I received a note with some interesting comments in response to yesterday's entry about President Bush's interview with Sean Hannity. The response (summarized or quoted in red) touched the following points:
1) President Bush seemed rather general when he spoke about prayer. I agree, and perhaps that was because of the nature of the interview itself. The last question, in the final week of a tight campaign, fatigue, etc.
2) President Bush said that Muslims, Jews and Christians pray to the same God. I think that comes from his Good Morning, America interview with Charlie Gibson. It was a question intended to trap him, and he would have been better advised not to answer it. Why should the president be asked such a question? And why should he answer it? He is under no obligation to answer every question. In this case, anything he says gets him into trouble because there is never enough time to explain what he means.
3) He has come out in favor of civil unions. That's true, and I wish he hadn't done it. At least he remains firm and clear and principled in his opposition to gay marriage.
4) "I know Bush isn't a 'theologian' in chief, and I don't expect him to be. But he needs to be a man with a chest and not waver on things he knows to be true." My own guess is that the president is saying what he truly believes, which in some cases is not consistent with what most evangelical Christians believe.

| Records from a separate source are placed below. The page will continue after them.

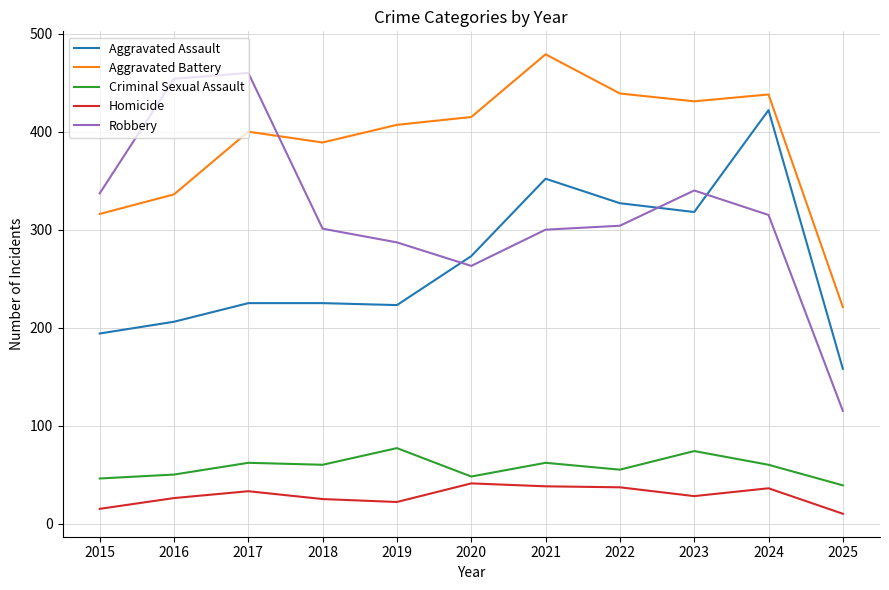

At how many categories does at least one series exceed 114?

11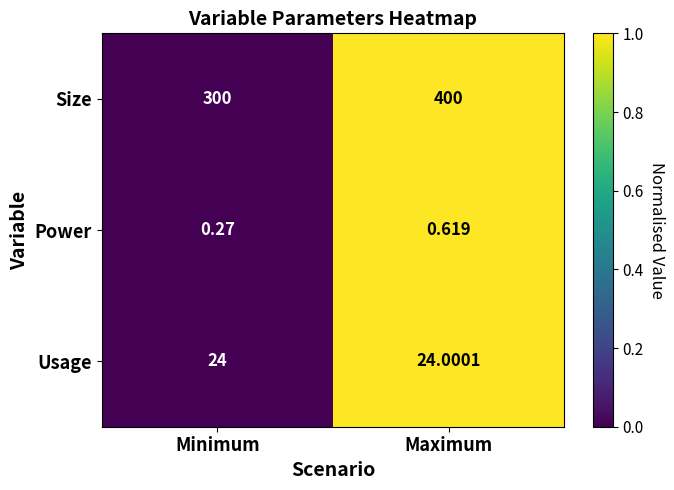

Which label corresponds to the smallest value in the chart?

Minimum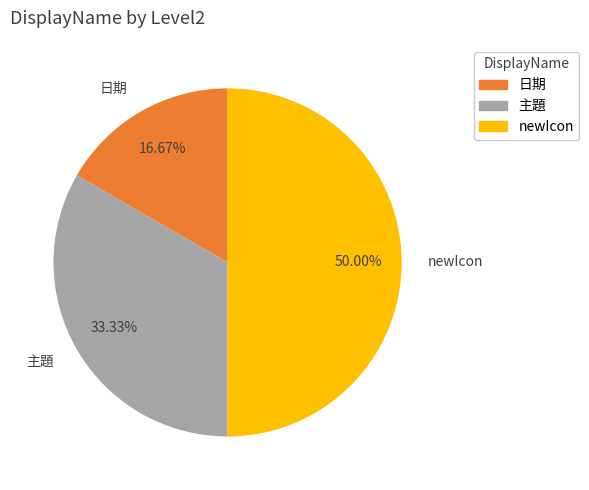

Rank the categories by value from lowest to highest.

日期, 主題, newIcon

Or at least he says it differently than we would say it.
I agree with many of the points raised by the person who wrote to me today. But my mind keeps going back to a scene from the movie "Analyze This," starring Rober DeNiro as the Mafia boss with emotional problems, and Billy Crystal as the shrink hired (against his will) to help him. Early in the movie, DeNiro's # 1 man grabs Billy Crystal away from his wedding preparations to go see the Boss. "Hey, you can't do this," Crystal says. "How can he just say he wants you to come and you have to do what he says?" The number # 1 man shrugs and says, "It is what it is."
That's the way I feel about President Bush's faith--"It is what it is." He's not ever going to be as fully evangelical or conservative or plainspoken on certain issues as we might like. But at least he's been consistently that way for the last four years. Now have to choose between George Bush and John Kerry. Between two imperfect men, we do have a clear choice next Tuesday.